> **PROBLEM STATEMENT**
This exercise calls for a copy of every line in the listing below that carries the word "lignes".

> **GIVEN RECORDS**
____________________
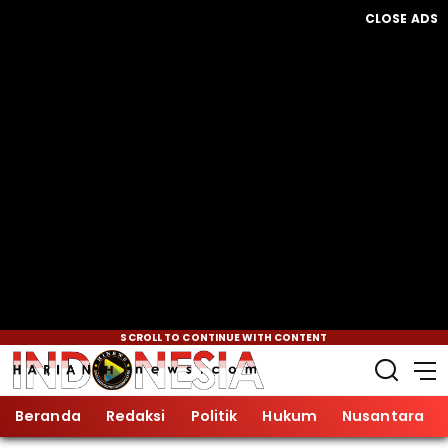
CLOSE ADS
SCROLL TO CONTINUE WITH CONTENT
Beranda
Redaksi
Politik
Hukum
Nusantara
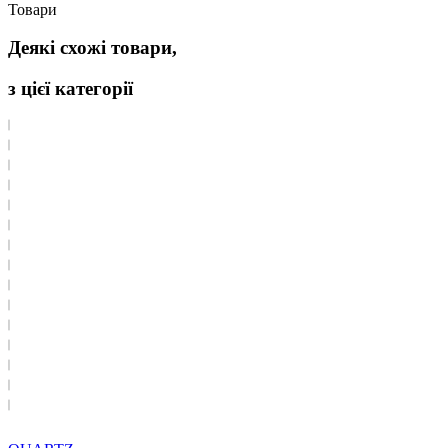
Товари
Деякі схожі товари,
з цієї категорії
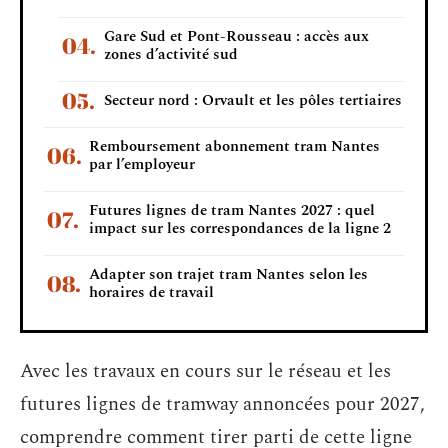
Gare Sud et Pont-Rousseau : accès aux
zones d’activité sud
Secteur nord : Orvault et les pôles tertiaires
Remboursement abonnement tram Nantes
par l’employeur
Futures lignes de tram Nantes 2027 : quel
impact sur les correspondances de la ligne 2
Adapter son trajet tram Nantes selon les
horaires de travail
Avec les travaux en cours sur le réseau et les
futures lignes de tramway annoncées pour 2027,
comprendre comment tirer parti de cette ligne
____________________
> **RESPONSE BELOW**
Futures lignes de tram Nantes 2027 : quel
futures lignes de tramway annoncées pour 2027,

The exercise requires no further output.